**Written request**
Reproduce the records below, starting at the line that contains "genus: Davilla" and continuing through the final line of the records. Omit the pictures from your answer.

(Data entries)
....................
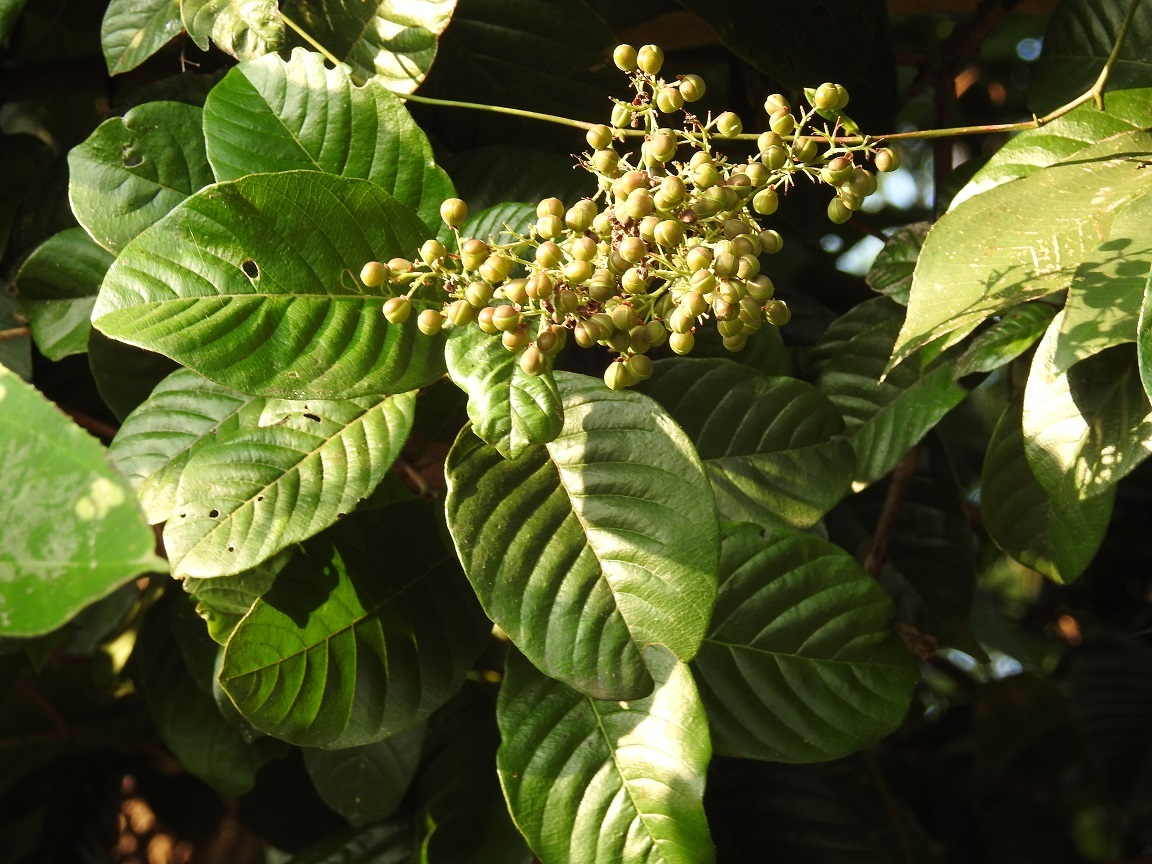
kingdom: Plantae
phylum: Tracheophyta
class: Magnoliopsida
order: Dilleniales
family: Dilleniaceae
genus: Davilla
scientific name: Davilla kunthii
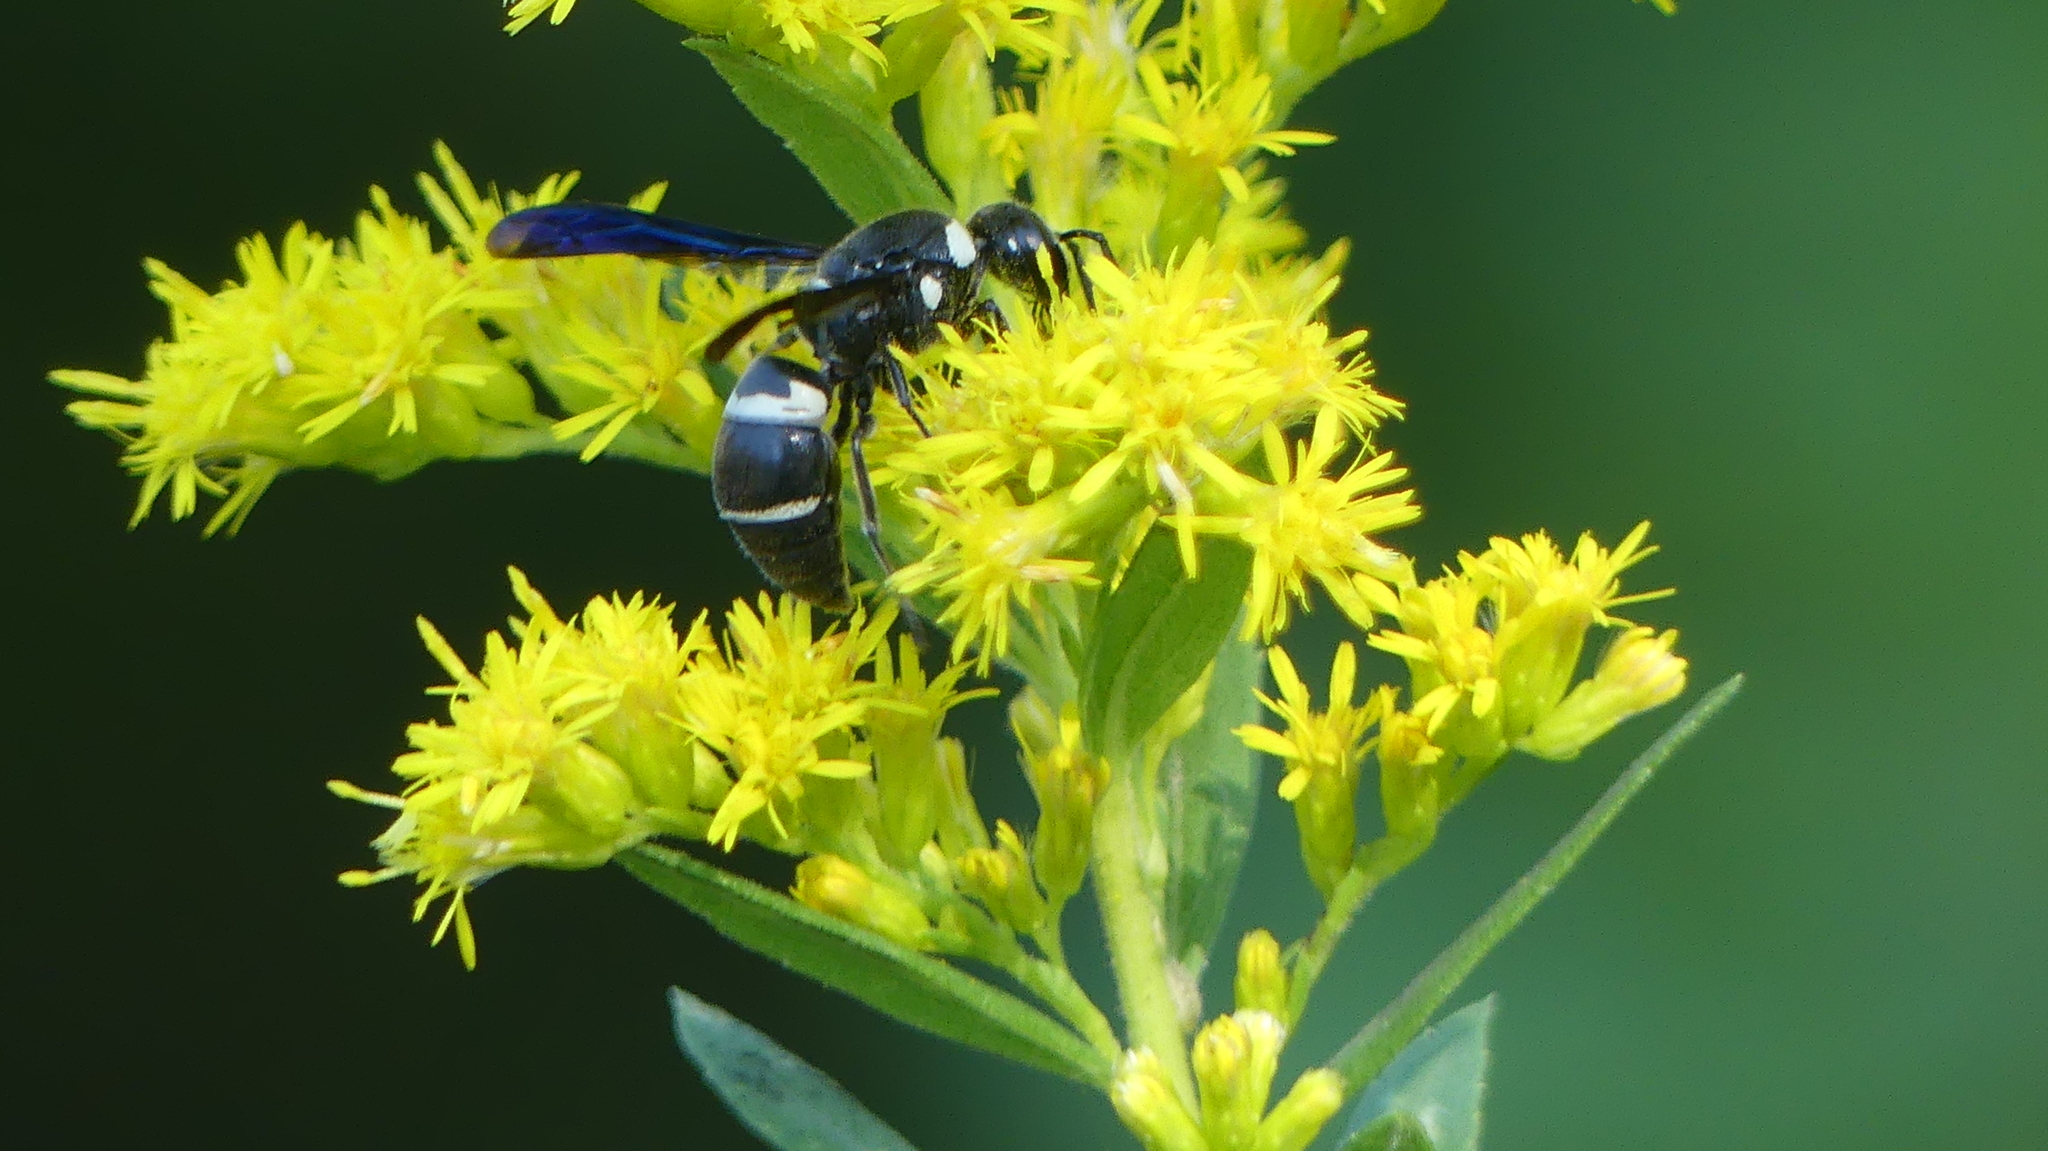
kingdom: Animalia
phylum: Arthropoda
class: Insecta
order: Hymenoptera
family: Eumenidae
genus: Euodynerus
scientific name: Euodynerus megaera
....................
**Full answer**
genus: Davilla
scientific name: Davilla kunthii
kingdom: Animalia
phylum: Arthropoda
class: Insecta
order: Hymenoptera
family: Eumenidae
genus: Euodynerus
scientific name: Euodynerus megaera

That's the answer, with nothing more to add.